*** Opening Given text ***


        If you have a site which is hitting the nproc limit with very low traffic, the other possibility is that it has malware and it's doing something nefarious with every request. Try (as root) attaching strace to one of the PHP processes.

        strace -s 2048 -f -p 12345

        The -s flag sets the limit of the string length that will be printed. The -f flag will follow any child processes that are spawned.

        Where 12345 is the pid of the process you want to examine.

        a year later

        I am facing the same issue as mentioned above, worst thing is that account with 35 nproc limit in DA with CL used to run properly when in enhance they hit 503, it's clearly an issue with how enhance handles limits,

          gmakhs yeah CL has "burstable" limits, it's forgiving of overages. If the site can't run properly with 35 nproc AND they don't get a huge amount of traffic, then it's an issue with the code on their site = buggy plugin or theme. Fix the buggy code and they won't hit limits anymore. Fix the buggy code or increase the limits.

            twest we are discussing about the same site that was on cl server before ... Therefore nothing changed .

            I follow the idea of it being PHP issue and not limit issue , as @AdamM mentioned , and I wonder if it's now possible to retain those changes

            twest

            Correct, the limits applied in Enhance are hard limits. They are applied with Linux v2 cgroups which is a core feature of the kernel and works exactly as designed. The nproc limit doesn't kill processes, it prevents them being forked in the first place.

*** Closing Given text ***
*** Opening Supplied entries ***

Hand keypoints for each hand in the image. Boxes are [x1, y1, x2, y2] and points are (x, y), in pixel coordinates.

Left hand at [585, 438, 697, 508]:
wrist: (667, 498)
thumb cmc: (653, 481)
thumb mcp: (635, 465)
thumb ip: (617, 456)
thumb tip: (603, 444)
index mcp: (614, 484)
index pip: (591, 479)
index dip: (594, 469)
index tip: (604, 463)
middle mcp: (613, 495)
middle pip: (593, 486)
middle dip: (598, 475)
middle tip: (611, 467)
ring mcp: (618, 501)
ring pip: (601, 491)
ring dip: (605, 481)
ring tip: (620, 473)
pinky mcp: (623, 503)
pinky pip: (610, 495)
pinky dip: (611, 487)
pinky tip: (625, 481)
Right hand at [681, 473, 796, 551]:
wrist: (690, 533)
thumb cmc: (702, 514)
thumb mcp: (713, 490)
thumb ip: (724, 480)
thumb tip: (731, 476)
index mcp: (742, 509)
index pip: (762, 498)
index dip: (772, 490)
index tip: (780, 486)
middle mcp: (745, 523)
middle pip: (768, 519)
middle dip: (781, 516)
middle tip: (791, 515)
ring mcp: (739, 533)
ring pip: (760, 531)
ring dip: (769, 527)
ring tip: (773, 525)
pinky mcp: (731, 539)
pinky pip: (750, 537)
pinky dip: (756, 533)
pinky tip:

*** Closing Supplied entries ***

What you need to do -
a) List every flag used in the strace command in the thread about nproc limits.
b) Carry the thread about nproc limits on from its final sentence.
You won't need the rows for this.

Results -
a) -s, -f, -p

b)
            If the site is hitting limits that it didn't on the previous server, it could be to do with full page caching (or lack thereof), MySQL optimisations, CPU/disk performance or many other factors. Generally unless your server is CPU or IO limited it's better to remove the CPU, IOPS and IO limits and just retain RAM and NPROC restrictions. Limiting CPU time means the processes will take longer to serve a request and this will in turn lead to higher RAM and process usage.

              Adam
              I am not sure it's wise to remove the limits on a shared hosting server were there can be abusers , it seems that the issue lies somewhere else with how the limits work, it can't be that a site on the same hardware creates more issues on a server with enhance compared to cl, when cl server has even more websites within it.

              Cl recommends a nproc limit of 100 which is what I am using , on enhance I reduce it but it creates issues in most websites .

                gmakhs

                Enhance uses the default v2 cgroups built into the kernel. CloudLinux, on the other hand, uses the same cgroups technology but has heavily modified and tweaked it to make it more advanced and stable.

                We always set 100 Nproc and 1024 IOPS for all packages, while RAM, CPU, and IO bandwidth are adjusted according to the package. We've never had issues with this setup. Only when we find a user abusing MySQL do we add them to the cPFence Owl blacklist to handle it. Other than that, the cgroups limits have been serving us well.

                Major hosting providers typically set top-level shared hosting plans to 1 vCPU, 1024 IOPS, 8 MB I/O bandwidth, and 1 GB RAM, lowering these limits for smaller plans. You should have no issues if you imitate this setup.

                  cPFence I think the basic that is missing here is the EP together along with the nprocwith 100 nproc a website can overload the server because of php resources.
                  The solution seems to be now that the litespeed enterprise php max connections is set to lower limit that the nproclike ep is in c, something like 20 for connections and 35 nproc seems to create no issues but I am still testing , it's weird that on cl there is no problem but on enhance the load is huge .

                  I also tried the setting you mention in your blog , and the load issue is even worse 🙂
                  Server has epic Genoa CPU , with 128 GB of ram

                    gmakhs

                    What are the system resource settings in the Enhance packages you are using?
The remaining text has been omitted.